CV
Education
Texas A&M Unviersity
Doctor of Philosophy in Computer Engineering
College Station, TX, Aug 2021 - Est. 2025
Thesis: Hardware Efficient ML System Design in Knowledge Retrieval
University of Texas Arlington
Bachelor of Science in Electrical Engineering with Honors
Minor in Computer Science
Arlington, TX, Aug 2017 - May 2021
Honors Thesis: A novel remote sensing system for in-situ measurement of subsurface soil properties
Work Experience
NVIDIA
Research Intern
Austin, TX, May 2024 – Aug 2024
- Led research to accelerate LLM inference via activation and contextual sparsity.
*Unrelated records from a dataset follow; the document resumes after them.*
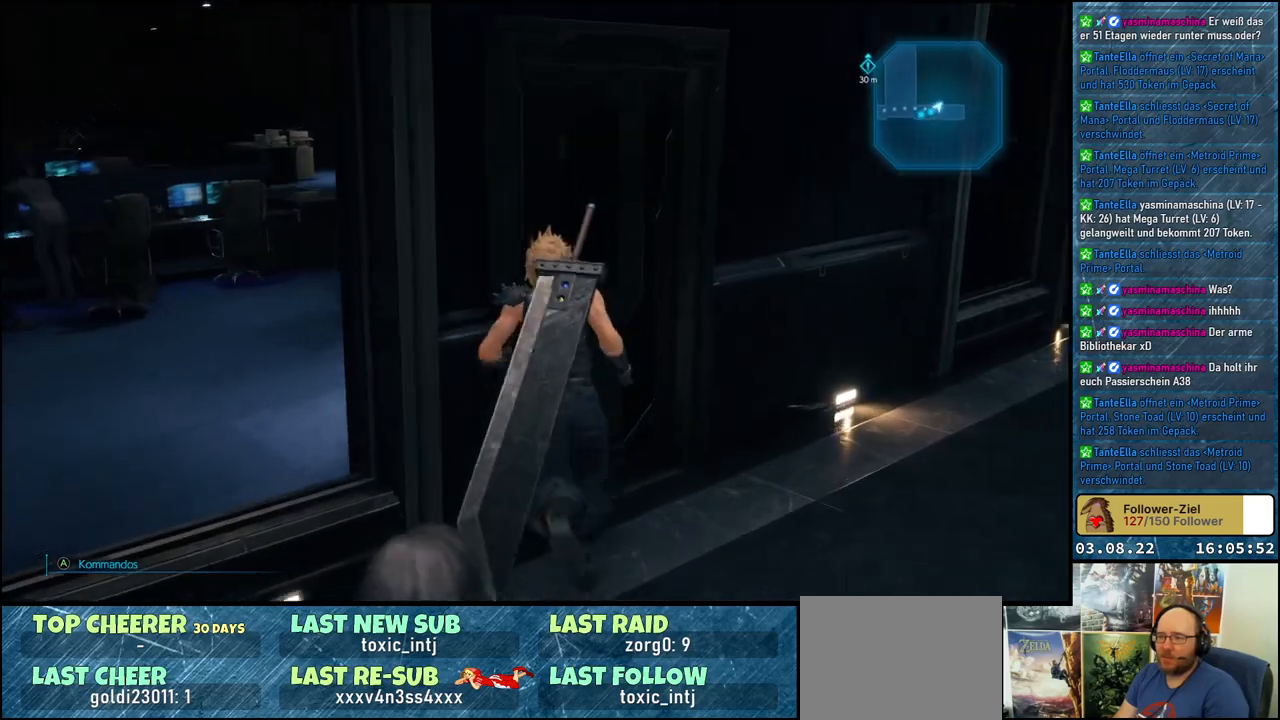
{"buttons": [], "left_stick": "up", "right_stick": "right", "events": [[233, "right_stick", "center"], [500, "right_stick", "right"]]}
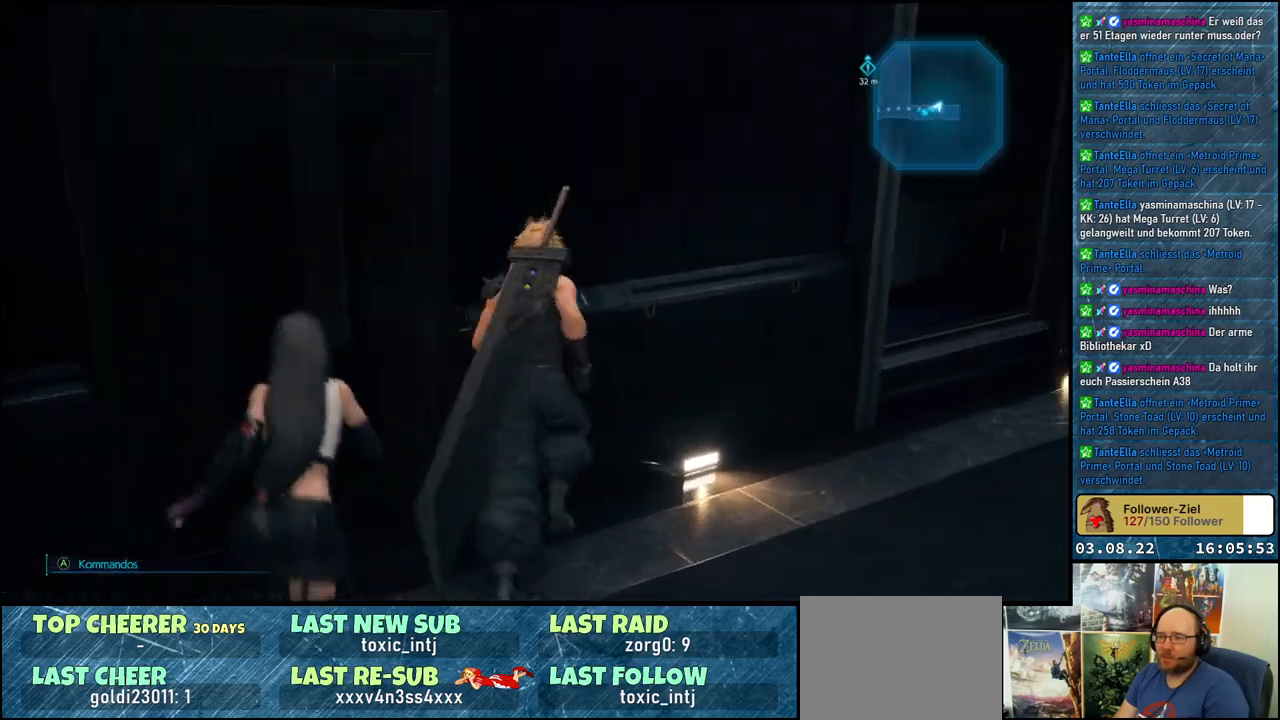
{"buttons": [], "left_stick": "up-right", "right_stick": "right", "events": [[17, "left_stick", "up-right"]]}
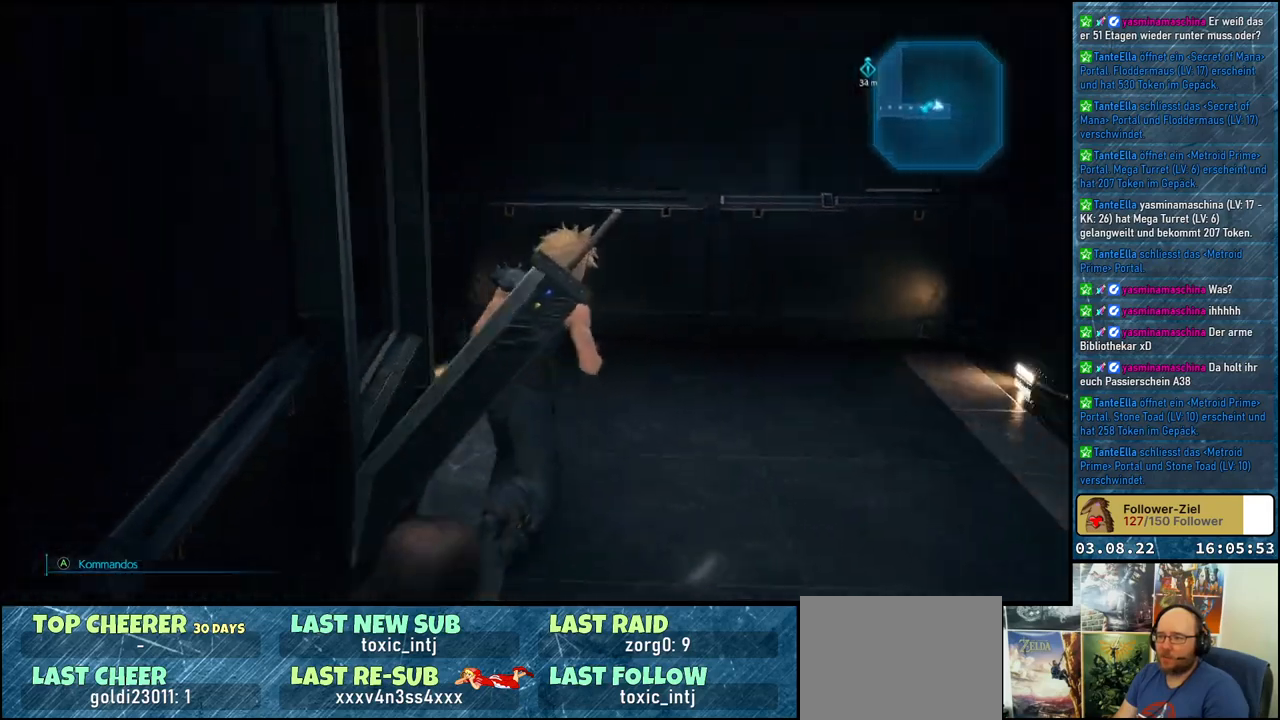
{"buttons": [], "left_stick": "up", "right_stick": "right", "events": [[50, "left_stick", "center"], [383, "left_stick", "up"]]}
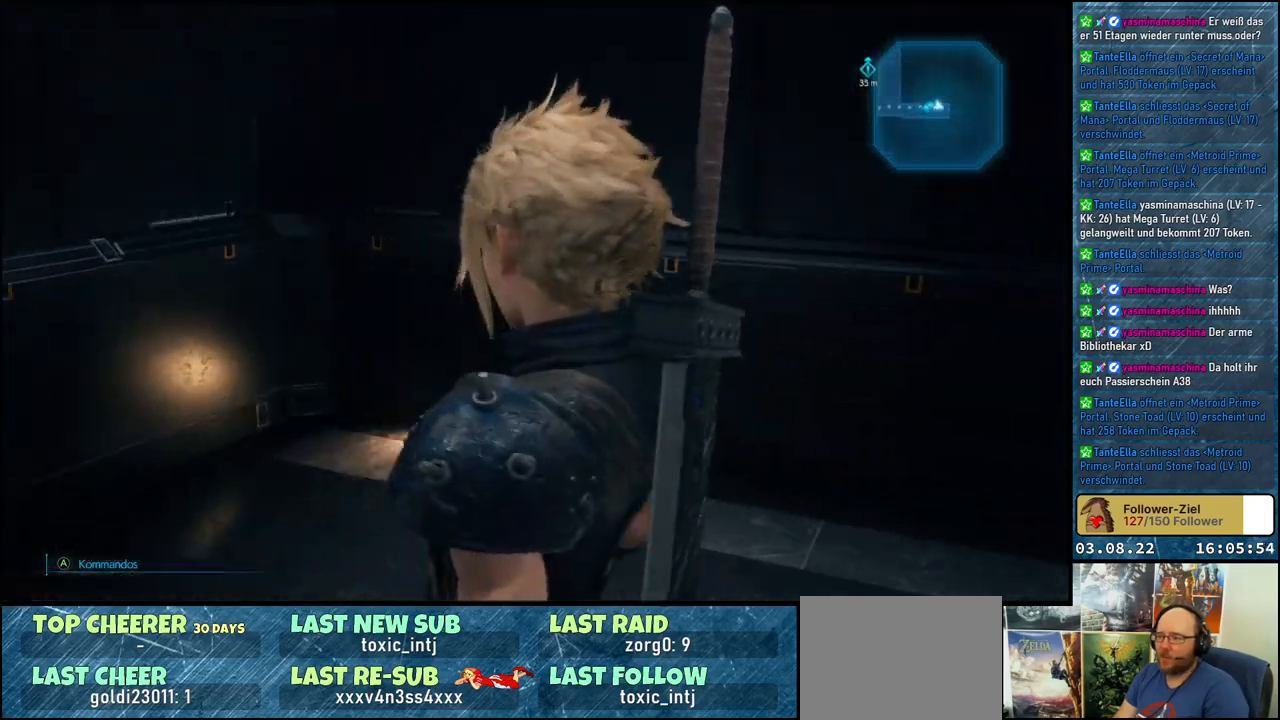
{"buttons": [], "left_stick": "up", "right_stick": "right", "events": []}
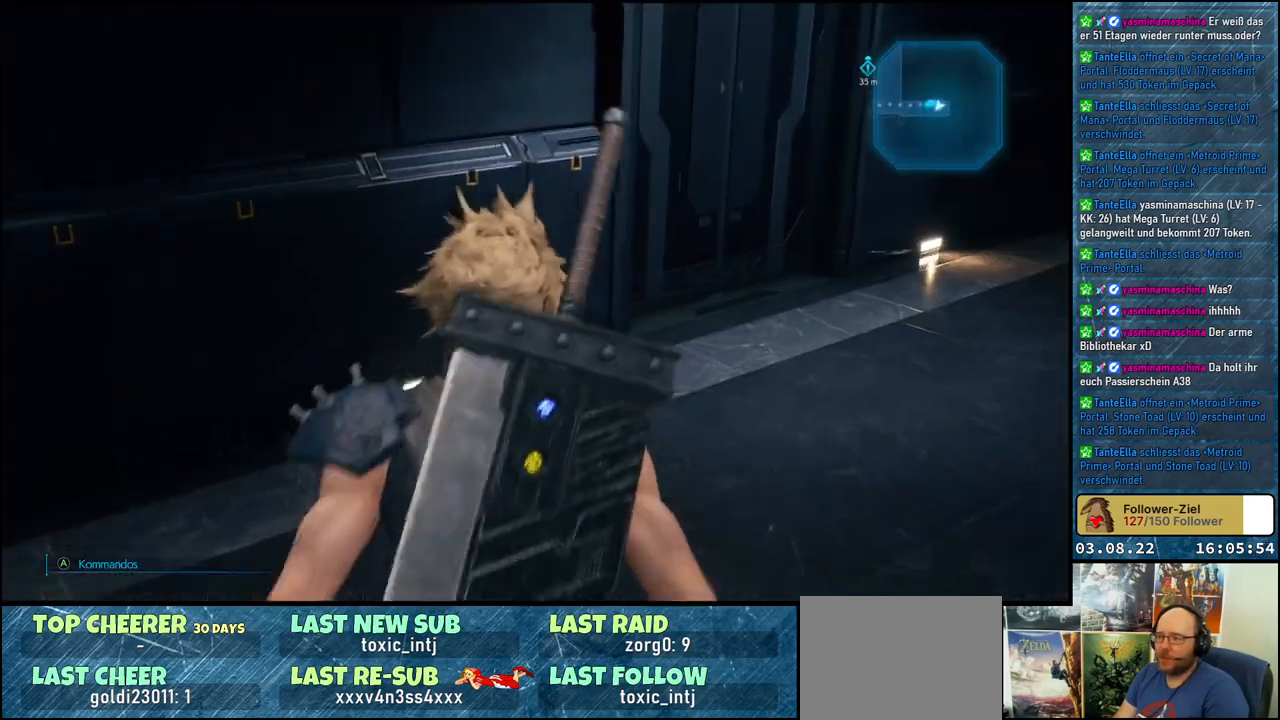
{"buttons": [], "left_stick": "up", "right_stick": "left", "events": [[50, "right_stick", "center"], [483, "right_stick", "left"]]}
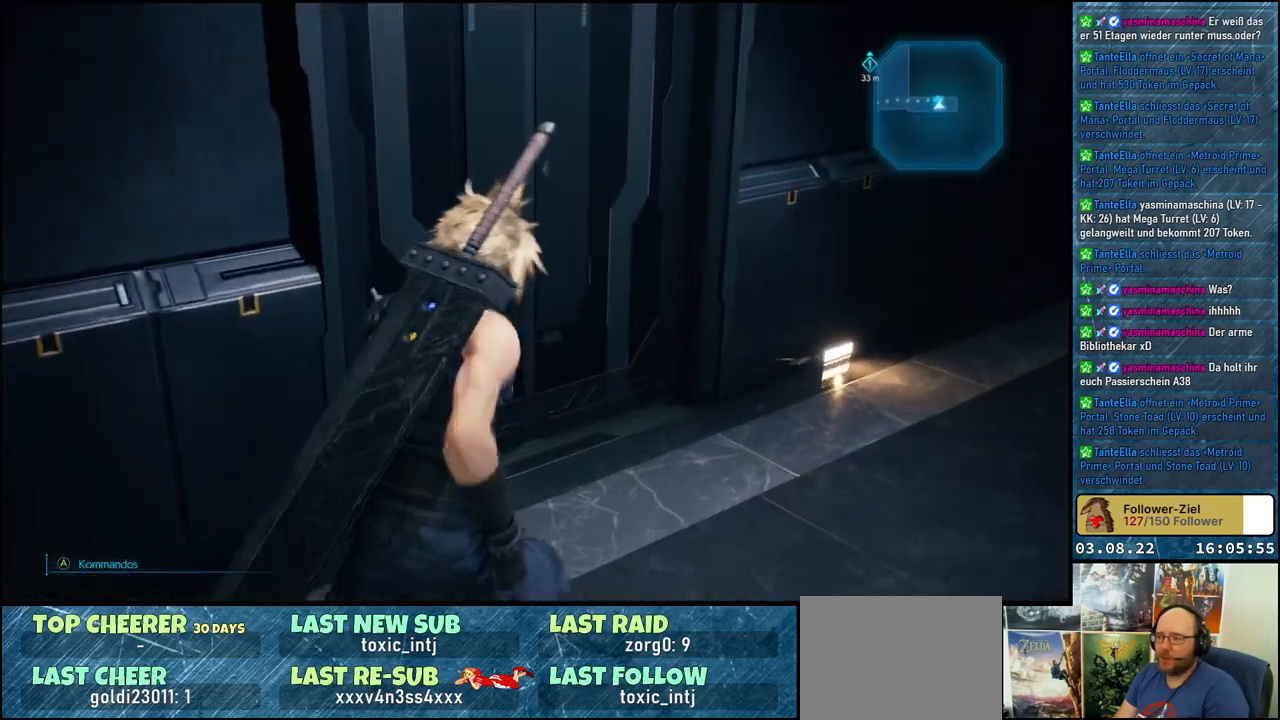
{"buttons": [], "left_stick": "center", "right_stick": "left", "events": [[300, "left_stick", "center"]]}
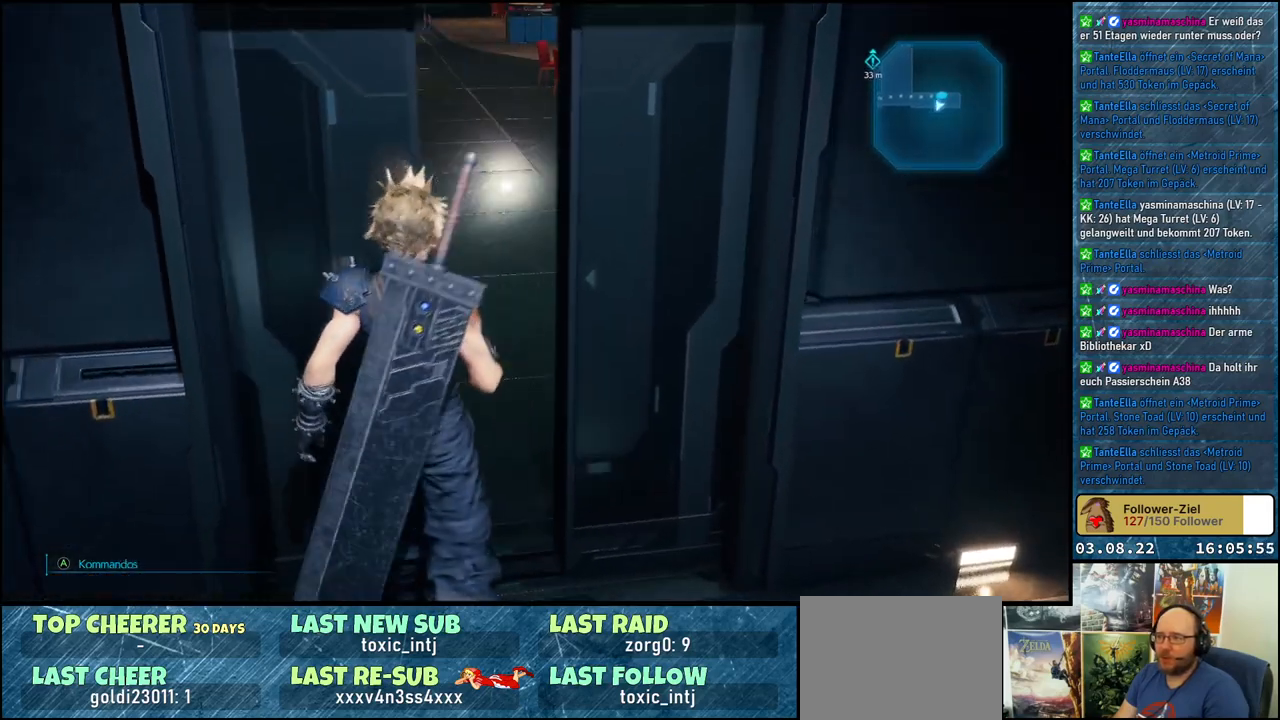
{"buttons": [], "left_stick": "up", "right_stick": "center", "events": [[167, "left_stick", "up"], [167, "right_stick", "up-left"], [350, "right_stick", "center"]]}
- Built sparsely activated OPT and LLaMA models by training activation routers for MLP and Attention layers.
- Developed custom sparse GPU kernels achieving 1.5–3× speedup in MLP layers and up to 2.5× in Attention.
- Delivered end-to-end decoding speedups up to 2.2× across diverse batch sizes and sequence lengths.
Samsung Semiconductor Inc.
Research Intern
San Jose, CA, May 2022 - Aug 2022
- Reduced CPU workload by 4x and accelerated neural inference by 64% by optimizing data pipeline and model execution.
- Filed 2 patent applications for efficient neural network deployment on edge devices.
Texas A&M University
Graduate Research Assistant
College Station, TX, Aug 2021 - Est. 2025
- Led a project that resulted in a 23% speedup in embedding processing for large-scale information retrieval.
- Developed scalable multi-vector retrieval systems for large language models.
University of Texas Arlington
Undergraduate Research and Teaching Assistant
Arlington, TX, Aug 2019 - May 2021
- Developed signal processing algorithms to measure dynamic soil properties using a Radar system, simulated, designed, and fabricated electromagnetic sensors.
- Teaching assistant for EE2347, Mathematical Foundation of Electrical Engineering. Responsibilities: instructor for lab; taught sophomores algorithms and introduction to python, graded assignments.
- Teaching assistant for EE3407, Fundamentals of Electromagnetics. Responsibilites: conducted study sessions and exam reviews. Assisted in redesigning lab experiments with integration of new simulation tools like Ansys HFSS.
University of Texas Arlington
Academic Tutor, Supplimental Instructor and Mentor
Arlington, TX, Aug 2018 - May 2021
- 1 on 1 tutoring for UTSI. Academic tutor for Calculus I & II, Physcis I & II, Chemistry.
- Supplimental Instructor (SI Leader) for UTSI. SI leader for Calculus III, Differential Equation & Linear Algebra. Responsibilites: conducted biweekly study sessions, helped students learn course material and exam reviews.
- Supplimental Instructor Mentor for UTSI. Responsibilities: Managed and mentored 5-6 SI leaders per semester. Conducted training for SI leaders, hosted weekly mentoring sessions.
Publications
Shrestha, S., Settlemyer, B., Dryden, N., & Reddy, N. (2025). Polar Sparsity: High Throughput Batched LLM Inferencing with Scalable Contextual Sparsity. arXiv preprint. https://arxiv.org/abs/2505.14884
Shrestha, S., Reddy, N., & Li, Z. (2024). ESPN: Memory Efficient Multi-Vector Information Retrieval. In Proceedings of the ACM SIGPLAN International Symposium on Memory Management (ISMM 2024). https://doi.org/10.1145/3652024.3665515
Shrestha, S., Gautam, A., & Reddy, N. (2025). Storage Access Optimization for Efficient GPU‑Centric Information Retrieval. The Journal of Supercomputing. https://link.springer.com/article/10.1007/s11227-025-07118-9
Gautam, A., Shrestha, S., & Reddy, N. (2025). Token-Driven GammaTune: Adaptive Calibration for Enhanced Speculative Decoding. arXiv preprint. https://arxiv.org/abs/2504.00030
*Equal contribution
Patents
System and Method for Embeddings Retrieval
US20240330193A1 — Samsung Electronics Co., Ltd.
Link
System and Method for Processing Embeddings
US20240330290A1 — Samsung Electronics Co., Ltd.
Link
Honors
- Cambridge Learners Award 2015
- Academic Excellence Award 2016
- Dean’s List 2018-21
- Innovation Day Award 2021
Skills
Relevant Coursework: Advance Computer Architecture, Parallel Computing, Distributed Processing, Deep Learning,Machine Learning, NLP, Information Retrieval, Memory & Storage Systems, Operating Systems, Advanced Algorithms.
Technical: C/C++, Python, Java, CUDA, MATLAB, OpenCL, OpenMP, Pthreads, MPI, Pytorch, Scikit-learn, gRPC, Hadoop, Azure, AWS, Spark, Verilog, VHDL, Vitis/Vivado HLS, Object Oriented Programming (OOP), GIT, Linux.